Too few younger practicing radiologists are prepared to embrace ultrasound and push it to its clinical limits, according to Prof. Lorenzo Derchi, a professor of radiology at the University of Genoa in Italy.
Too few younger practicing radiologists are prepared to embrace ultrasound and push it to its clinical limits, according to Prof. Lorenzo Derchi, a professor of radiology at the University of Genoa in Italy.
They can perform the most common examinations, but insufficient attention is given to the advancement of the modality in areas like contrast enhacement, volume ultrasound, and musculoskeletal ultrasound. And new examination techniques are often introduced in clinical practice by nonradiologist clinicians, he told ECR attendees at Saturday’s special focus session on the present and future direction of ultrasound.
“The relationship between ultrasound and radiology has not always been an easy love story, and it still isn’t,” he said. “Radiological ultrasound is facing professional and research problems.”
Among the professional challenges are a decreased focus on the visibility of ultrasound, emphasis on the technical aspects of ultrasound during residency programs, and the request for high-level scanning skills at the end of training, Derchi said.
“It seems like ultrasound is thought of as a mature technique, in which there is no room for advancement. It seems young radiologists are considering other techniques as more rewarding. It seems department heads regard other techniques as the core of the radiology business,” he said. “We do not want ultrasound to remain only the stethoscope of the clinician.”
Ultrasound elastography is an emerging area that deserves particularly urgent consideration, said Prof.
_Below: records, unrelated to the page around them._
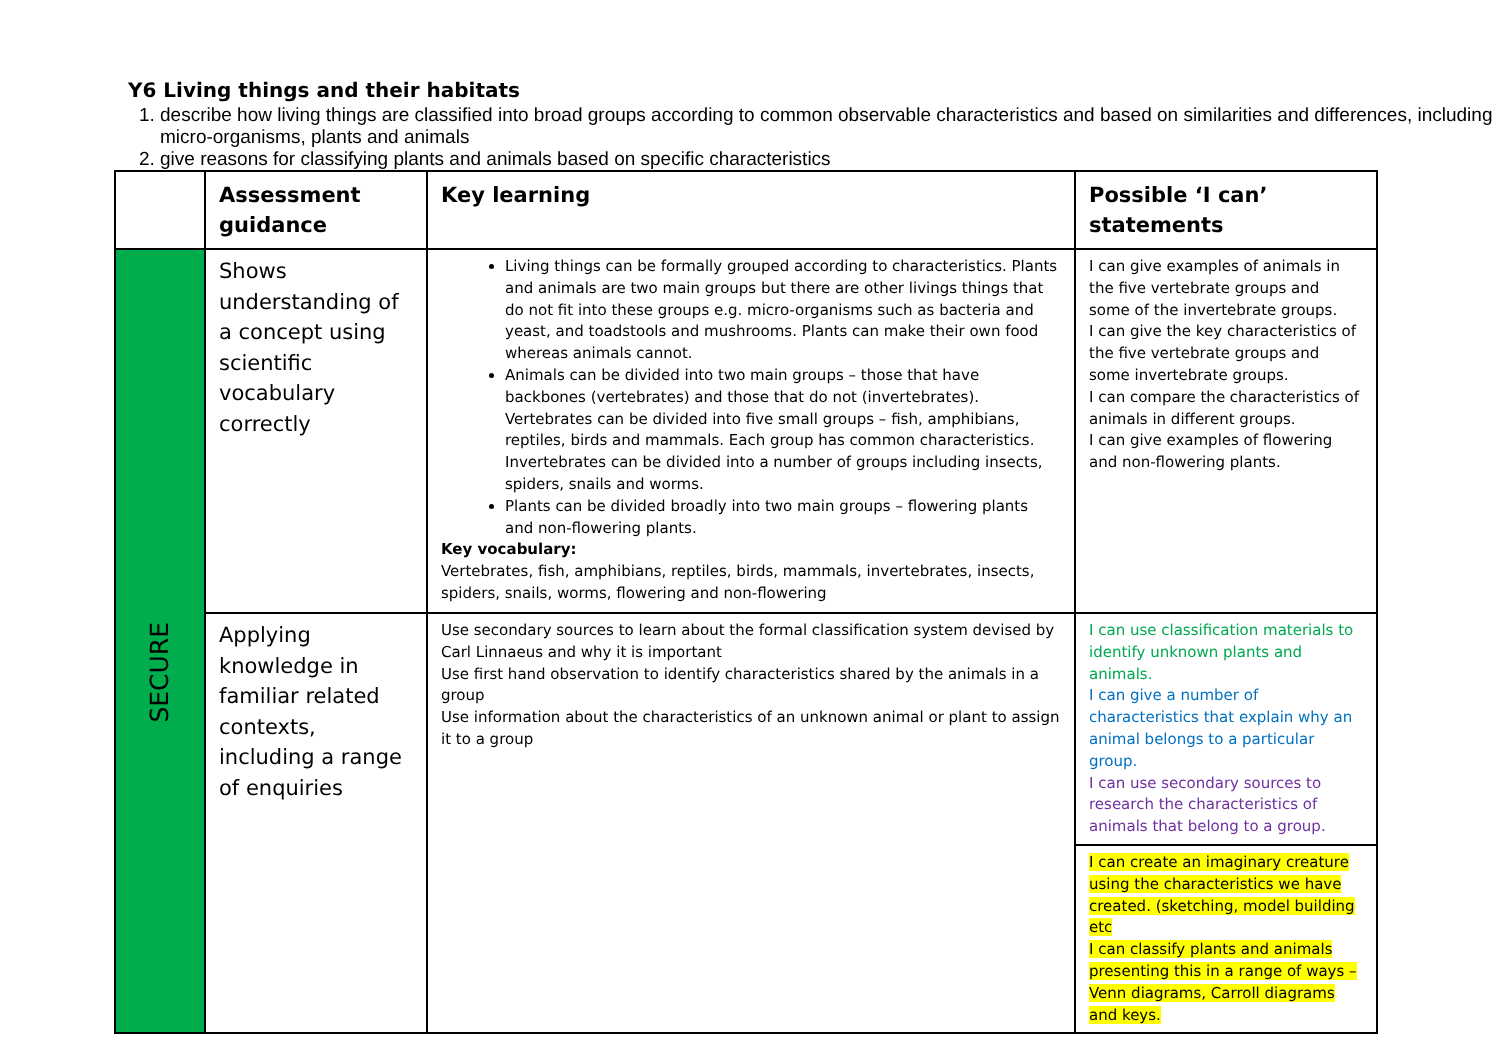Y6 Living things and their habitats
1. describe how living things are classified into broad groups according to common observable characteristics and based on similarities and differences, including micro-organisms, plants and animals
2. give reasons for classifying plants and animals based on specific characteristics
| | Assessment guidance | Key learning | Possible ‘I can’ statements |
| --- | --- | --- | --- |
| SECURE | Shows understanding of a concept using scientific vocabulary correctly | Living things can be formally grouped according to characteristics. Plants and animals are two main groups but there are other livings things that do not fit into these groups e.g. micro-organisms such as bacteria and yeast, and toadstools and mushrooms. Plants can make their own food whereas animals cannot. Animals can be divided into two main groups – those that have backbones (vertebrates) and those that do not (invertebrates). Vertebrates can be divided into five small groups – fish, amphibians, reptiles, birds and mammals. Each group has common characteristics. Invertebrates can be divided into a number of groups including insects, spiders, snails and worms. Plants can be divided broadly into two main groups – flowering plants and non-flowering plants. Key vocabulary: Vertebrates, fish, amphibians, reptiles, birds, mammals, invertebrates, insects, spiders, snails, worms, flowering and non-flowering | I can give examples of animals in the five vertebrate groups and some of the invertebrate groups. I can give the key characteristics of the five vertebrate groups and some invertebrate groups. I can compare the characteristics of animals in different groups. I can give examples of flowering and non-flowering plants. |
| | Applying knowledge in familiar related contexts, including a range of enquiries | Use secondary sources to learn about the formal classification system devised by Carl Linnaeus and why it is important Use first hand observation to identify characteristics shared by the animals in a group Use information about the characteristics of an unknown animal or plant to assign it to a group | I can use classification materials to identify unknown plants and animals. I can give a number of characteristics that explain why an animal belongs to a particular group. I can use secondary sources to research the characteristics of animals that belong to a group. |
| | | | I can create an imaginary creature using the characteristics we have created. (sketching, model building etc I can classify plants and animals presenting this in a range of ways – Venn diagrams, Carroll diagrams and keys. |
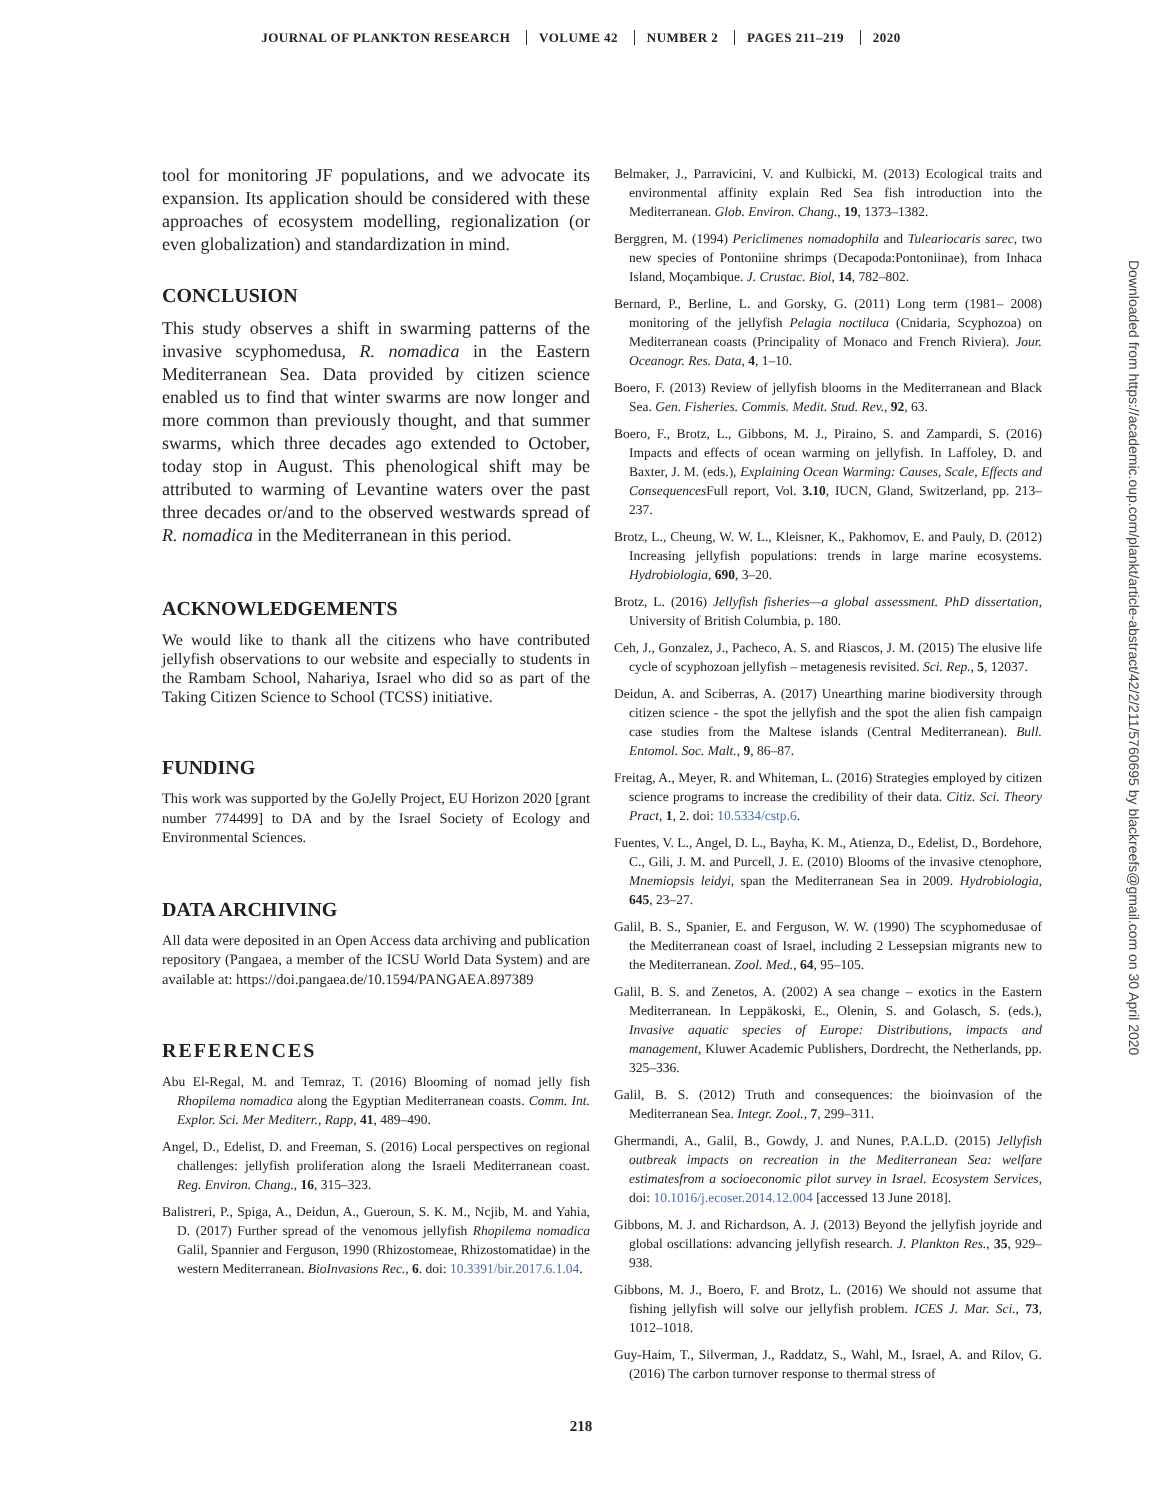JOURNAL OF PLANKTON RESEARCH VOLUME 42 NUMBER 2 PAGES 211–219 2020
tool for monitoring JF populations, and we advocate its expansion. Its application should be considered with these approaches of ecosystem modelling, regionalization (or even globalization) and standardization in mind.
CONCLUSION
This study observes a shift in swarming patterns of the invasive scyphomedusa, R. nomadica in the Eastern Mediterranean Sea. Data provided by citizen science enabled us to find that winter swarms are now longer and more common than previously thought, and that summer swarms, which three decades ago extended to October, today stop in August. This phenological shift may be attributed to warming of Levantine waters over the past three decades or/and to the observed westwards spread of R. nomadica in the Mediterranean in this period.
ACKNOWLEDGEMENTS
We would like to thank all the citizens who have contributed jellyfish observations to our website and especially to students in the Rambam School, Nahariya, Israel who did so as part of the Taking Citizen Science to School (TCSS) initiative.
FUNDING
This work was supported by the GoJelly Project, EU Horizon 2020 [grant number 774499] to DA and by the Israel Society of Ecology and Environmental Sciences.
DATA ARCHIVING
All data were deposited in an Open Access data archiving and publication repository (Pangaea, a member of the ICSU World Data System) and are available at: https://doi.pangaea.de/10.1594/PANGAEA.897389
REFERENCES
Abu El-Regal, M. and Temraz, T. (2016) Blooming of nomad jelly fish Rhopilema nomadica along the Egyptian Mediterranean coasts. Comm. Int. Explor. Sci. Mer Mediterr., Rapp, 41, 489–490.
Angel, D., Edelist, D. and Freeman, S. (2016) Local perspectives on regional challenges: jellyfish proliferation along the Israeli Mediterranean coast. Reg. Environ. Chang., 16, 315–323.
Balistreri, P., Spiga, A., Deidun, A., Gueroun, S. K. M., Ncjib, M. and Yahia, D. (2017) Further spread of the venomous jellyfish Rhopilema nomadica Galil, Spannier and Ferguson, 1990 (Rhizostomeae, Rhizostomatidae) in the western Mediterranean. BioInvasions Rec., 6. doi: 10.3391/bir.2017.6.1.04.
Belmaker, J., Parravicini, V. and Kulbicki, M. (2013) Ecological traits and environmental affinity explain Red Sea fish introduction into the Mediterranean. Glob. Environ. Chang., 19, 1373–1382.
Berggren, M. (1994) Periclimenes nomadophila and Tuleariocaris sarec, two new species of Pontoniine shrimps (Decapoda:Pontoniinae), from Inhaca Island, Moçambique. J. Crustac. Biol, 14, 782–802.
Bernard, P., Berline, L. and Gorsky, G. (2011) Long term (1981– 2008) monitoring of the jellyfish Pelagia noctiluca (Cnidaria, Scyphozoa) on Mediterranean coasts (Principality of Monaco and French Riviera). Jour. Oceanogr. Res. Data, 4, 1–10.
Boero, F. (2013) Review of jellyfish blooms in the Mediterranean and Black Sea. Gen. Fisheries. Commis. Medit. Stud. Rev., 92, 63.
Boero, F., Brotz, L., Gibbons, M. J., Piraino, S. and Zampardi, S. (2016) Impacts and effects of ocean warming on jellyfish. In Laffoley, D. and Baxter, J. M. (eds.), Explaining Ocean Warming: Causes, Scale, Effects and Consequences Full report, Vol. 3.10, IUCN, Gland, Switzerland, pp. 213–237.
Brotz, L., Cheung, W. W. L., Kleisner, K., Pakhomov, E. and Pauly, D. (2012) Increasing jellyfish populations: trends in large marine ecosystems. Hydrobiologia, 690, 3–20.
Brotz, L. (2016) Jellyfish fisheries—a global assessment. PhD dissertation, University of British Columbia, p. 180.
Ceh, J., Gonzalez, J., Pacheco, A. S. and Riascos, J. M. (2015) The elusive life cycle of scyphozoan jellyfish – metagenesis revisited. Sci. Rep., 5, 12037.
Deidun, A. and Sciberras, A. (2017) Unearthing marine biodiversity through citizen science - the spot the jellyfish and the spot the alien fish campaign case studies from the Maltese islands (Central Mediterranean). Bull. Entomol. Soc. Malt., 9, 86–87.
Freitag, A., Meyer, R. and Whiteman, L. (2016) Strategies employed by citizen science programs to increase the credibility of their data. Citiz. Sci. Theory Pract, 1, 2. doi: 10.5334/cstp.6.
Fuentes, V. L., Angel, D. L., Bayha, K. M., Atienza, D., Edelist, D., Bordehore, C., Gili, J. M. and Purcell, J. E. (2010) Blooms of the invasive ctenophore, Mnemiopsis leidyi, span the Mediterranean Sea in 2009. Hydrobiologia, 645, 23–27.
Galil, B. S., Spanier, E. and Ferguson, W. W. (1990) The scyphomedusae of the Mediterranean coast of Israel, including 2 Lessepsian migrants new to the Mediterranean. Zool. Med., 64, 95–105.
Galil, B. S. and Zenetos, A. (2002) A sea change – exotics in the Eastern Mediterranean. In Leppäkoski, E., Olenin, S. and Golasch, S. (eds.), Invasive aquatic species of Europe: Distributions, impacts and management, Kluwer Academic Publishers, Dordrecht, the Netherlands, pp. 325–336.
Galil, B. S. (2012) Truth and consequences: the bioinvasion of the Mediterranean Sea. Integr. Zool., 7, 299–311.
Ghermandi, A., Galil, B., Gowdy, J. and Nunes, P.A.L.D. (2015) Jellyfish outbreak impacts on recreation in the Mediterranean Sea: welfare estimatesfrom a socioeconomic pilot survey in Israel. Ecosystem Services, doi: 10.1016/j.ecoser.2014.12.004 [accessed 13 June 2018].
Gibbons, M. J. and Richardson, A. J. (2013) Beyond the jellyfish joyride and global oscillations: advancing jellyfish research. J. Plankton Res., 35, 929–938.
Gibbons, M. J., Boero, F. and Brotz, L. (2016) We should not assume that fishing jellyfish will solve our jellyfish problem. ICES J. Mar. Sci., 73, 1012–1018.
Guy-Haim, T., Silverman, J., Raddatz, S., Wahl, M., Israel, A. and Rilov, G. (2016) The carbon turnover response to thermal stress of
Downloaded from https://academic.oup.com/plankt/article-abstract/42/2/211/5760695 by blackreefs@gmail.com on 30 April 2020
218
Giorgio Rizzatto, chair of diagnostic imaging at Gorizia General Hospital in Italy. It has rapidly become a valid clinical tool in daily practice, both for screening and monitoring. In general, a routine transducer can be used, and the technique is reproducible, easy, and quick to assess.
“But you must remember that is only a complementary descriptor,” he said. “It mainly increases the specificity for benignity, enhances the accuracy of biopsies, and reduces the need of biopsy or short-term follow-up.”